PROVIDED TEXT:
************
GAR 100 - 16th Edition

Squire Patton Boggs

Squire Patton Boggs

Professional notice

A formidable investor-state disputes team is drawing in new sovereign client

People in Who’s Who Legal8
People in Future Leaders5
Pending cases as counsel197
Value of pending counsel workUS$37.5 billion
Treaty cases as counsel31
Third-party funded cases0
Current arbitrator appointments24 (13 as chair or sole)
Lawyers sitting as arbitrator6

Squire Patton Boggs was born out of a 2014 merger between Cleveland-based Squire Sanders and Washington, DC-based Patton Boggs.

Partner George von Mehren, who splits his time between London and Cleveland, built the Squire Sanders arbitration team in the 2000s and has led the international dispute resolution practice for two decades.

He now co-chairs the practice with Stephen Anway, who joined Squire Sanders in 2004 and works from New York and Washington, DC.

Another long-serving partner is Rostislav Pekař in Prague, who co-heads the firm’s investment arbitration practice. The other co-head is partner Miriam Harwood in New York, who was part of a group of nine lawyers that joined in 2019 from Curtis Mallet-Prevost Colt & Mosle. They included partner Ali Gursel in New York and a team in Ashgabat.
************
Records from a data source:
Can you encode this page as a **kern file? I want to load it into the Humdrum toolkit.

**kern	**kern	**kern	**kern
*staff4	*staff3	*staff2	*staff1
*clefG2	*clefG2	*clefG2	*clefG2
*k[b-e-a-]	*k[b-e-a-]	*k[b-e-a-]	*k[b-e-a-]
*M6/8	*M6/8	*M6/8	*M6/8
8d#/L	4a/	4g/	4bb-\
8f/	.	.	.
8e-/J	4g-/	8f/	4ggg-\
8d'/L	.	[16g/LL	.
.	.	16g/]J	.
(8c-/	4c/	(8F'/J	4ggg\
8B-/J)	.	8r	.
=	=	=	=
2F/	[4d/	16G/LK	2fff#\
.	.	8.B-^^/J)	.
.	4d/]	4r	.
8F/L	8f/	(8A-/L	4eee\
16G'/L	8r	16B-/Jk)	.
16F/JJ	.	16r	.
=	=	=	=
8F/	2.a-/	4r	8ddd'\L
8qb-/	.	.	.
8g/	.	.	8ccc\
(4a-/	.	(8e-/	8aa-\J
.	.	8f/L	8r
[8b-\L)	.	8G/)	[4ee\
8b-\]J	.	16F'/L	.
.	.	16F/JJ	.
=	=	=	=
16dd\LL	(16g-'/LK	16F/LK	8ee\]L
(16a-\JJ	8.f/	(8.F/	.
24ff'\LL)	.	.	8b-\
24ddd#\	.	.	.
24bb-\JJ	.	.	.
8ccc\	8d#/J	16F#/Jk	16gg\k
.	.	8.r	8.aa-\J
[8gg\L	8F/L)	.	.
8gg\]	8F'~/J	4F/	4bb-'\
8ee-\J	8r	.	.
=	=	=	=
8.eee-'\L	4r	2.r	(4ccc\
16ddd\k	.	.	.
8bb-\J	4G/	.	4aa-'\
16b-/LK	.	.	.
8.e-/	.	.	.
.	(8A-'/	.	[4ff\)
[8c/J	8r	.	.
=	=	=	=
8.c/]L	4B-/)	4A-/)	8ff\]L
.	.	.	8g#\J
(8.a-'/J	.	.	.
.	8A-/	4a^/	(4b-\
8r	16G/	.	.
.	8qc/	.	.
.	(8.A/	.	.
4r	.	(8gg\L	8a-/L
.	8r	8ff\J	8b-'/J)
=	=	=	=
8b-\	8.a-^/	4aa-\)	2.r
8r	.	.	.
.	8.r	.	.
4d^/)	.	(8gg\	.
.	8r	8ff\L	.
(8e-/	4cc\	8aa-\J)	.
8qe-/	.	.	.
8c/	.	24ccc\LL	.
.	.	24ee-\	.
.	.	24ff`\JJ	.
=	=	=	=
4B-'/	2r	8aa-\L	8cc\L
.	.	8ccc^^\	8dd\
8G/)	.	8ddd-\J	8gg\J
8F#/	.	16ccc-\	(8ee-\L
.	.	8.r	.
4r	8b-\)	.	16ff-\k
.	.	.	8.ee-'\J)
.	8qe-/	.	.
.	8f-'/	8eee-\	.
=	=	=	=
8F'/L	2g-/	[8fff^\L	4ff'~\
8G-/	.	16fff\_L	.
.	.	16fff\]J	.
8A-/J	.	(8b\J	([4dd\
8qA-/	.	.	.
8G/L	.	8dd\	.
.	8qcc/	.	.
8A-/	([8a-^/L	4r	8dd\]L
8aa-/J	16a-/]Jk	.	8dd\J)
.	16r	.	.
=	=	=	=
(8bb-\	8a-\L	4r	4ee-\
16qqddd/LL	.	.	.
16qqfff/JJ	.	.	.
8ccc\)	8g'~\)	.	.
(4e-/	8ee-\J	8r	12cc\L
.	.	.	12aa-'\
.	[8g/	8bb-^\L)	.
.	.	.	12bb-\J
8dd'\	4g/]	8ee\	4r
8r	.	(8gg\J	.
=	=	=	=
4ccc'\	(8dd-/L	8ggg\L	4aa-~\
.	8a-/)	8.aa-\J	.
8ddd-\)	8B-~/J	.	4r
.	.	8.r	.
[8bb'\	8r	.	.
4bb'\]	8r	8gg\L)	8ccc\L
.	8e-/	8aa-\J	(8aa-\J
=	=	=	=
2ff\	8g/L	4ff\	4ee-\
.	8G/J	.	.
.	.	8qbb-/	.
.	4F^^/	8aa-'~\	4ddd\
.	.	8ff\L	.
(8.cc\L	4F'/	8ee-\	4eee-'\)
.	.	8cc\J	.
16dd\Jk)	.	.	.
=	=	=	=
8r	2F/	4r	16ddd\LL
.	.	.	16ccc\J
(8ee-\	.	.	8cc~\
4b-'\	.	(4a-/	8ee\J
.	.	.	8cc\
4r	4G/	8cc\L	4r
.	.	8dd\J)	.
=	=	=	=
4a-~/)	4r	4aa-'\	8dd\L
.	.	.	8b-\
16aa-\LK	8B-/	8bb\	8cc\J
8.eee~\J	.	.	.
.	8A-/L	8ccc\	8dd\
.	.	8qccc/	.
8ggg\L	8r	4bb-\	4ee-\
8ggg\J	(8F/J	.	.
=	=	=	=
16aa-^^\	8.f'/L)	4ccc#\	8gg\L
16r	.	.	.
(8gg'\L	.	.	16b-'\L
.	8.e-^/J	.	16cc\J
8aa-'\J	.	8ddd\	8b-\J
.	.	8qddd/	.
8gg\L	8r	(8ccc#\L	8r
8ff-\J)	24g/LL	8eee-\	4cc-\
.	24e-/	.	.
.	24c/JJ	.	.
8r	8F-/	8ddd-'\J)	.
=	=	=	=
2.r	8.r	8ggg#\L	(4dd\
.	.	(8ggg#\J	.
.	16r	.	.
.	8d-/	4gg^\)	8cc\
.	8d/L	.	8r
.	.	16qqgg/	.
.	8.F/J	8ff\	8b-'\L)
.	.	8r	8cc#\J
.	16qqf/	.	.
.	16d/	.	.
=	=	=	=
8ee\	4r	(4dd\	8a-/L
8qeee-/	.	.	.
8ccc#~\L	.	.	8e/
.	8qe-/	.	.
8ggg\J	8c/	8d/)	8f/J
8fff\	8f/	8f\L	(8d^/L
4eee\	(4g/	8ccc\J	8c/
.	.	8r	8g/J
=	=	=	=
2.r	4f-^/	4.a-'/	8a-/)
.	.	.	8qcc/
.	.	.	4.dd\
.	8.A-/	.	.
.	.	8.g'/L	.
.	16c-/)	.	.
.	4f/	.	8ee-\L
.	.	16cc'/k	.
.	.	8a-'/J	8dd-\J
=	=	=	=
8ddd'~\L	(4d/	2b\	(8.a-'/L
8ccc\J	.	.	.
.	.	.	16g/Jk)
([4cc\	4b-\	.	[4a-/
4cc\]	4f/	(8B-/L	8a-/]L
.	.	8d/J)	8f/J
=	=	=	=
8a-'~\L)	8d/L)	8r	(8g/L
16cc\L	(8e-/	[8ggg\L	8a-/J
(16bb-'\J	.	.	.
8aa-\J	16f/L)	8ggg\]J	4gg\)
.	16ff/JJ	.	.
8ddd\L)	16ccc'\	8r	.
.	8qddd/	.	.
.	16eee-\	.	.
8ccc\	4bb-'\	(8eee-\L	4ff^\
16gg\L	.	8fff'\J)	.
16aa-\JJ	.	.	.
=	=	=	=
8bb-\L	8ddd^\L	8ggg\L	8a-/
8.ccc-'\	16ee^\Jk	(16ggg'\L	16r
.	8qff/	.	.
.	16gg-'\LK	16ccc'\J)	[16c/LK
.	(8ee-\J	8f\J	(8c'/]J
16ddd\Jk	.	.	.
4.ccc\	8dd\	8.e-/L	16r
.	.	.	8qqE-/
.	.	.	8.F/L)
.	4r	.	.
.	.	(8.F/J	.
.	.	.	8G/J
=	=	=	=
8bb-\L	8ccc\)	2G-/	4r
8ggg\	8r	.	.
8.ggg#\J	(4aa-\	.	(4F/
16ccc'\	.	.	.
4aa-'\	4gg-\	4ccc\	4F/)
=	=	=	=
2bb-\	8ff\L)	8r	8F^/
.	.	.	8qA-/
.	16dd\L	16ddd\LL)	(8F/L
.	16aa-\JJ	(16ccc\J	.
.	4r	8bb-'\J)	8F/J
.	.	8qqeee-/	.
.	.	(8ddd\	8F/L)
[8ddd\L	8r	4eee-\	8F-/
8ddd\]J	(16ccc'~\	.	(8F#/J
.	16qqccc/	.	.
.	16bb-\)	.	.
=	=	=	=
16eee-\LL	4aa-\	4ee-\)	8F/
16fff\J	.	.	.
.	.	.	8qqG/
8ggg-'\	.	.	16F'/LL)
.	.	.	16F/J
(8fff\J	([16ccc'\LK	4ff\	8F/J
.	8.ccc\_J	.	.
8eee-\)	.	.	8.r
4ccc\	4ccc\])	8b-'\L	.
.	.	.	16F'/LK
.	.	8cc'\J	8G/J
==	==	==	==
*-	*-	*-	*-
************
ACTIVITY 1: Reproduce the part of the Squire Patton Boggs profile that opens with the words containing "A formidable investor-state" and closes with "chair or sole)".
ACTIVITY 2: According to the Squire Patton Boggs profile, which two firms merged in 2014 to create the firm?
ACTIVITY 3: Name every person mentioned in the Squire Patton Boggs profile.

EXPECTED ANSWER 1:
A formidable investor-state disputes team is drawing in new sovereign client

People in Who’s Who Legal8
People in Future Leaders5
Pending cases as counsel197
Value of pending counsel workUS$37.5 billion
Treaty cases as counsel31
Third-party funded cases0
Current arbitrator appointments24 (13 as chair or sole)

EXPECTED ANSWER 2: Cleveland-based Squire Sanders and Washington, DC-based Patton Boggs.

EXPECTED ANSWER 3: George von Mehren, Stephen Anway, Rostislav Pekař, Miriam Harwood, Ali Gursel